Dunkel’s Washington visit follows the talks in Brussels on 14 December between EC Agriculture Commissioner Ray MacSharry and U.S. Agricultural Secretary Clayton Yeutter on bilateral disputes, and the EC summit at Rome last weekend.

After the Brussels talks, Yeutter has been quoted (by the US mission's daily bulletin) as saying that he was "more optimistic than last week" about prospects for resolving the impasse over agricultural trade issues that forced a suspension of the Uruguay Round trade talks.

The report further quoted Yeutter as having told reporters that he sensed "people in Western Europe have begun to realise there is strong support in the rest of the world for agricultural trade reform" and that "this is the key to a satisfactory outcome of the entire Uruguay Round".

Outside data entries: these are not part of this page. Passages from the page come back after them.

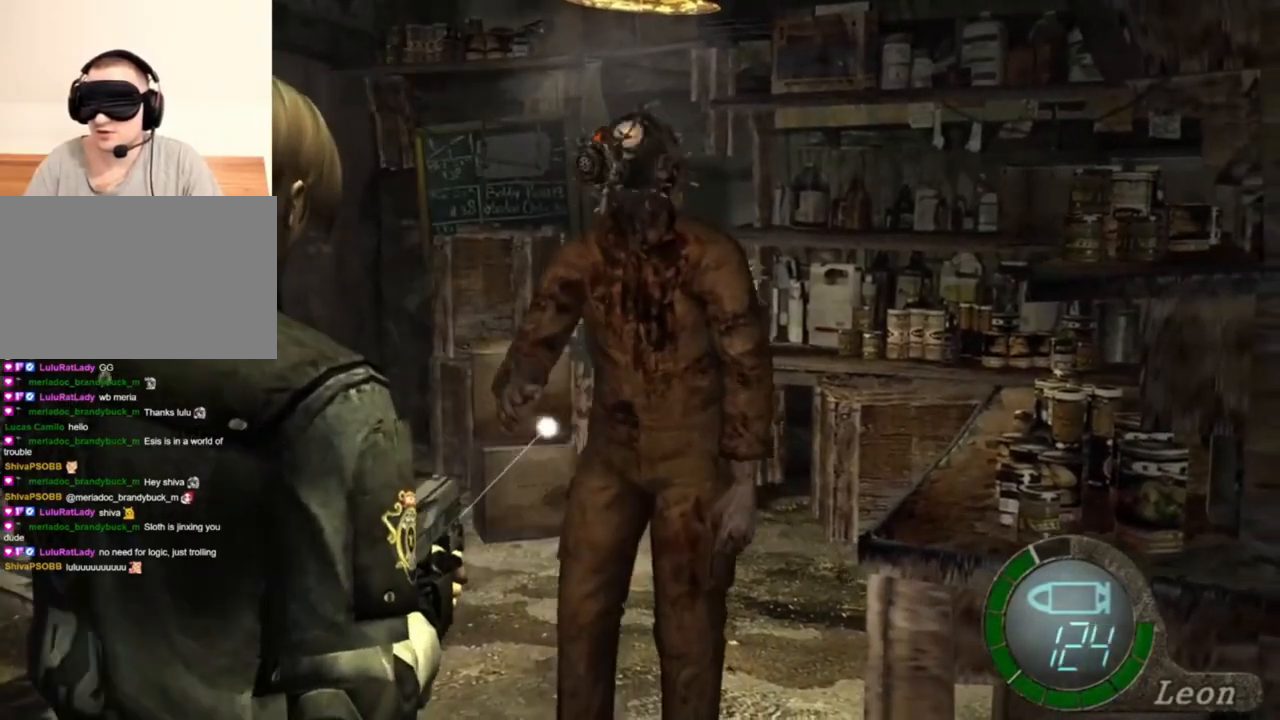
{"keys": [], "mouse": ["right"], "events": [[50, "mouse_left", "down"], [117, "mouse_left", "up"]]}
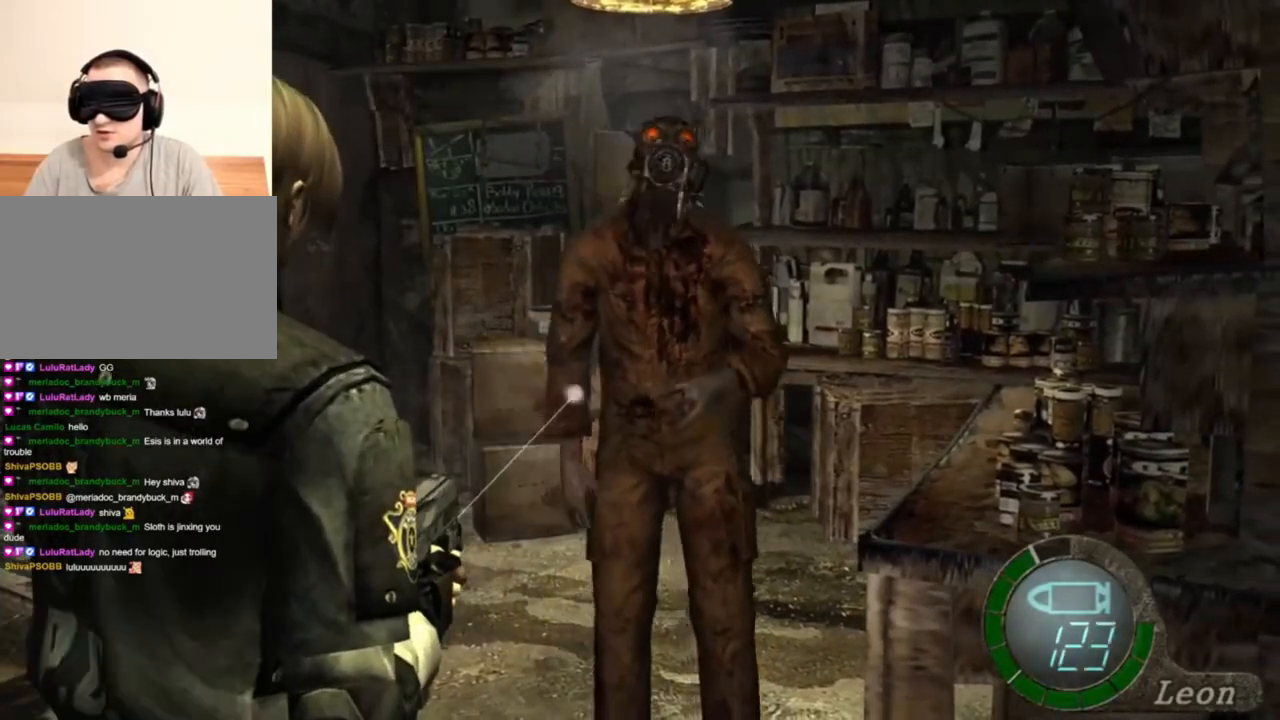
{"keys": [], "mouse": ["right"], "events": [[17, "mouse_left", "down"], [117, "mouse_left", "up"], [450, "mouse_left", "down"], [483, "mouse_left", "up"]]}
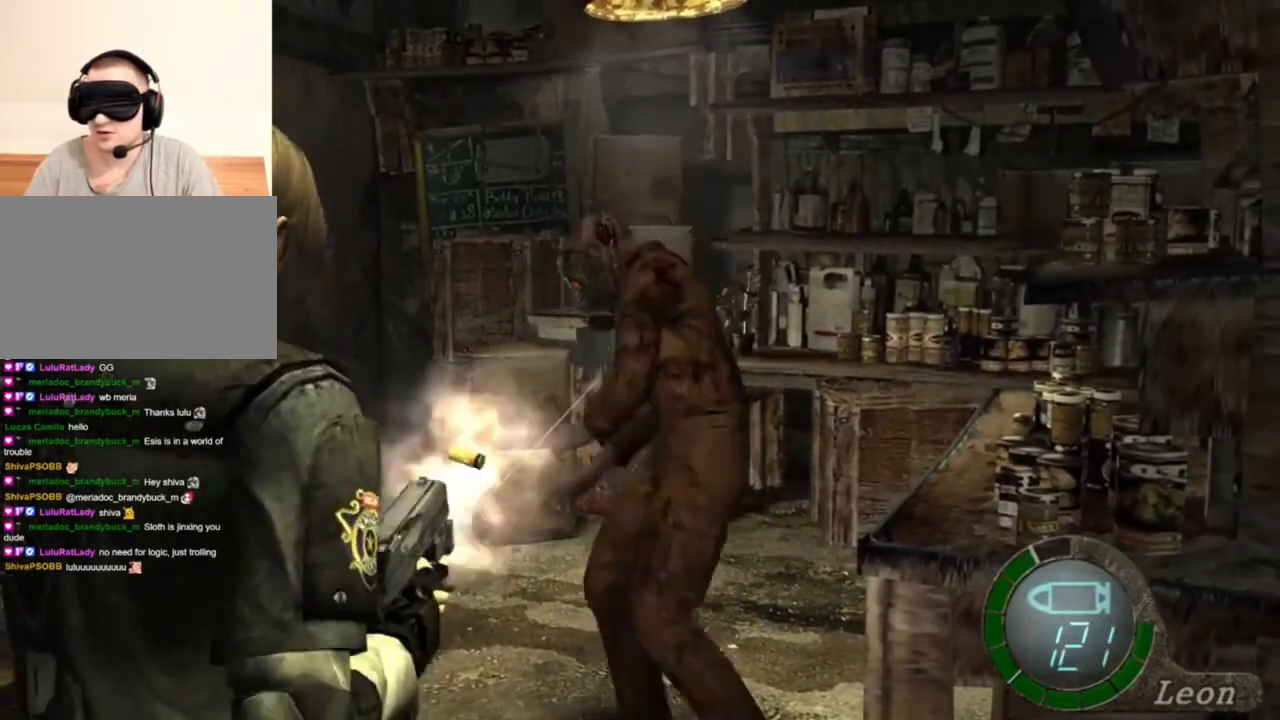
{"keys": [], "mouse": ["right"], "events": [[417, "mouse_left", "down"], [450, "mouse_left", "up"]]}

However, Yeutter is reported to have added, he "would be vigorously opposed" to resuming negotiations in Geneva "unless it was almost assured, ahead of time, that we will reach a final conclusion" and that it was "certainly conceivable" that the talks could still fail.

As against this, the statements after the Rome summit have evoked much less optimism.

The Summit communique has instructed the Commission to step up its efforts to secure resumption of the talks and reach a balanced agreement "in the shortest possible time". In the published statements there were no hints of any direction to the commission to substantially change or modify the EC's position and offers on the agriculture issue.

The President of the Commission, Jacques Delors has been quoted as saying at the closing press conference that "It is not up to the U.S. to tell us how to organise our agricultural policy. The U.S. has asked for too much too soon".

German Chancellor Helmut Kohl's is also reported as having rejected the idea of Germany undertaking a special role to break the agricultural deadlock.

U.S. officials like Carla Hills have publicly stated that they had expected Kohl after his victory in the elections to take steps to change the EC stance on agriculture.

In response to this, Kohl has been quoted as saying that "GATT concerns everyone and everyone will have to find a solution".

However Third World observers at Geneva think that behind all these statements and public postures on both sides, the U.S. and EC might still be engaged in arriving at compromises in agriculture to unblocked deadlocks in other areas where the U.S. and EC have some common interests against the Third World countries and the newly rising competition from them in international trade.

Both the U.S. and the EC have been saying that for a successful conclusion of the Round agriculture is only one of the issues and that progress was also needed in other areas with the Third World making concessions, a view that was also echoed by Arthur Dunkel last week in his meeting, at their request, with Latin American and Caribbean delegations, members of SELA.

While Dunkel has not so far revealed his own thinking on how to revive the talks and what he plans, second hand reports filtering out of the GATT secretariat to delegations and observers suggest that the attempt is to revive the idea of a "mini-package" including compromises on agriculture and substantial concessions from the Third World countries on new themes.

In the various crisis scenarios that the US, EC and GATT Director-General had planned for Brussels was the idea of such a mini-package that would be "attractive enough" for the U.S. Congress and could be put through under the fast-track procedures.

Only the fact that the three had different scripts for the crisis and were unable to control it, resulted in the collapse of the Brussels process, but the objective of all three were perhaps similar and would once again be sought to be pushed through, Third World participants and several observers here believe.